The measurement of magnetic fields in the solar atmosphere above sunspots using gyroresonance emission

Abstract

An analysis of the local sources (LS) structure of the S-component of solar radio emission confirms the presence of a core component which is characterized by strong circular polarization and a steep growing spectrum at shorter centimeter wavelengths. These details coincide in position with the sunspots' umbra and their height above the photosphere does not generally exceed about 2000 km. Gyroresonance emission of thermal electrons of the corona is generally accepted as being responsible for this type of emission.
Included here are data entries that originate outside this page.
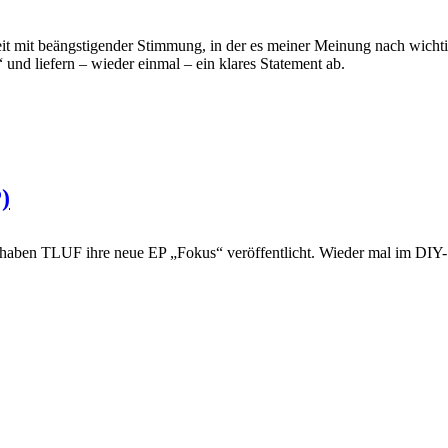
t mit beängstigender Stimmung, in der es meiner Meinung nach wichtig i
efern – wieder einmal – ein klares Statement ab.
)
haben TLUF ihre neue EP „Fokus“ veröffentlicht. Wieder mal im DIY-S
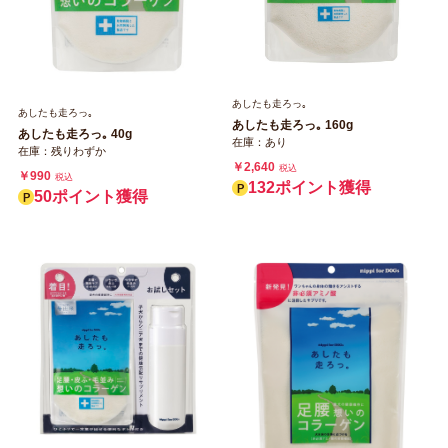
あしたも走ろっ｡
あしたも走ろっ｡
あしたも走ろっ｡ 160g
あしたも走ろっ｡ 40g
在庫：あり
在庫：残りわずか
￥2,640
税込
￥990
税込
132ポイント獲得
50ポイント獲得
The spectral and polarization observations of LS made with RATAN-600 using high resolution in the wavelength range 2.0–4.0 cm, allow us to measure the maximum magnetic fields of the corresponding sunspots at the height of the chromosphere-corona transition region (CCTR). This method is based on determining the short wavelength limit of gyroresonance emission of the LS and relating it to the third harmonic of gyrofrequency. An analysis of a large number of sunspots and their LS (core component) has shown a good correlation between radio magnetic fields near the CCTR and optical photospheric ones. The magnetic field in CCTR above a sunspot is found only 10 to 20% lower than in the photosphere. The resulting gradient of the field strength is not less than 0.25 G km−1. This result seems to contradict the lower values of magnetic fields generally found above sunspots using the chromospheric Hα line. Some possible ways of overcoming this difficulty are proposed.